From my perspective, as a long-time observer of the engineering software industry, I imputed a lot of their success to a combination of smart people, good tools, and strong processes.
Yet, something has been bothering me about Curiosity. In a word: Teflon.
A month or so before Curiosity landed, there were articles in a number of publications about a small problem with dirt samples potentially becoming contaminated with polytetrafluoroethylene (Teflon) from the seals on the rover's drill.
According to an article at the Christian Science Monitor, NASA discovered the problem shortly before the November 26, 2011 launch of the Rover. The problem hit the media about June 12 this year--about six months after it was discovered. I'm guessing that the announcement of the problem was timed to avoid overshadowing the excitement of Curiosity's landing.
It's not the problem that bothers me. It's the question of how NASA missed the problem, until it was too late to do anything about it.
Two things that NASA does really well really well are simulation, and verification and validation (checking that a system meets its requirements and specifications, and that it fulfills its intended purpose.)

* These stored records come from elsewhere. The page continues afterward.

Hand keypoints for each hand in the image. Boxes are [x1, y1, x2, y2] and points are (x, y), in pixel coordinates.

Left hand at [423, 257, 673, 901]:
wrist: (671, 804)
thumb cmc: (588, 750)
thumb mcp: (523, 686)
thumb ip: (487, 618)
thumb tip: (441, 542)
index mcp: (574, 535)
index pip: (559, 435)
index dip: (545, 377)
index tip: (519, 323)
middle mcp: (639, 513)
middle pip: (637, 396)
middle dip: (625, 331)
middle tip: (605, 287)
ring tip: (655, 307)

Could it be that NASA tripped up on simulation, or verification and validation?
That was my initial guess. But, last week, I had a chance to talk to Doug McCuistion, NASA's Director of the Mars Exploration Program, and ask him about the Teflon problem.

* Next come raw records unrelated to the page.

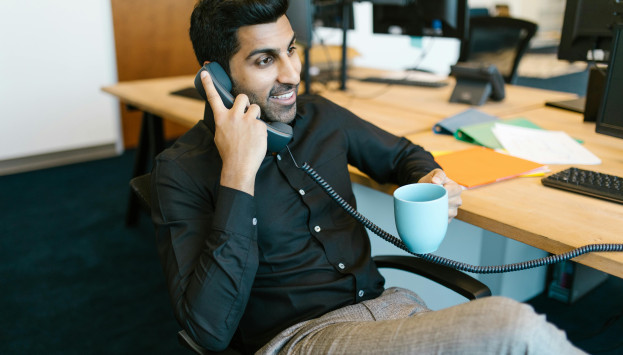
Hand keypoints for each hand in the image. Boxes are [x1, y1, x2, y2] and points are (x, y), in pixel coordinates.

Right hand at [201, 70, 266, 194]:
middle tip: (247, 112)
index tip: (205, 73)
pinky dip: (261, 130)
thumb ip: (224, 123)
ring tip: (252, 129)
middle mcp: (233, 117)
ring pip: (255, 108)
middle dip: (246, 102)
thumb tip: (227, 118)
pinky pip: (262, 123)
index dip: (208, 84)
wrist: (239, 167)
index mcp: (221, 119)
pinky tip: (257, 140)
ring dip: (255, 115)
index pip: (213, 97)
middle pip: (242, 97)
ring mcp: (247, 120)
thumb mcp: (220, 136)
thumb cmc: (229, 153)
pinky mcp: (259, 126)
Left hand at [418, 169, 462, 221]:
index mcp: (457, 189)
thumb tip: (435, 181)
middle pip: (449, 204)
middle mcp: (458, 200)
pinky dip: (436, 217)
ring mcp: (454, 210)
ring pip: (447, 213)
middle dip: (437, 201)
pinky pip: (443, 220)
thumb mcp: (435, 174)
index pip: (450, 192)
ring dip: (436, 210)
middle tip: (428, 198)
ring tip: (429, 204)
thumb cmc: (433, 180)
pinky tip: (432, 211)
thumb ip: (438, 175)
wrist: (428, 189)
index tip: (431, 190)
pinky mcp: (449, 218)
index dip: (439, 191)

McCuistion pointed out the major factor that that contributed to the late discovery of the problem: in the lead-up to launching the Mars Science Laboratory project, the drill was redesigned a couple of times, based on what was learned from the earlier Mars Spirit rover. It was in life testing of the final design that the potential for Teflon wear was first discovered. And, since the redesigns pushed back life testing, the problem wasn't discovered until it was too late to fix it before launch.
NASA, of course, could have delayed the launch of the Mars Science Laboratory, in order to address the problem. The only problem with doing so is that the Earth and Mars are only aligned properly for such a mission once every 26 months. A delay would have cost about $700 million.

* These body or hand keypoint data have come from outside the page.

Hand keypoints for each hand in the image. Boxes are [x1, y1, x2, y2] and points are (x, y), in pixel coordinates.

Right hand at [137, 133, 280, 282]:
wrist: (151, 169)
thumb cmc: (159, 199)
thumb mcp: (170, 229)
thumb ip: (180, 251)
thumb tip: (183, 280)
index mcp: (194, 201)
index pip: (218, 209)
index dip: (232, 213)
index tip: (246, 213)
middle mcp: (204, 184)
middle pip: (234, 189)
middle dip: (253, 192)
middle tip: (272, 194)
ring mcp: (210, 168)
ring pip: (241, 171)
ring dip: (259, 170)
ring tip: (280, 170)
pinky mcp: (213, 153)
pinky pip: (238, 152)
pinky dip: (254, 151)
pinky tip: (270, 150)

What NASA was able to do, prior to the launch, was analyze the problem, to see if it was significant. Teflon, after all, is an organic compound, and its presence could distort soil analyses. In short, NASA scientists determined that they could “read through” any contamination. The problem was manageable; no need to delay a mission that already cost $2.5 billion.
According to McCuistion, when a program's budget, schedule, and function are all fixed, the only variable is risk. NASA happens to understand risk quite well, and actively manages it.
While simulation may be critical to achieving function, it also serves to “buy down” risk. In the case of Curiosity, simulation worked great for getting the rover onto the surface of Mars, and making it capable of meeting its functional requirements. Where it didn't work perfectly was in predicting wear. It took life-testing to do that.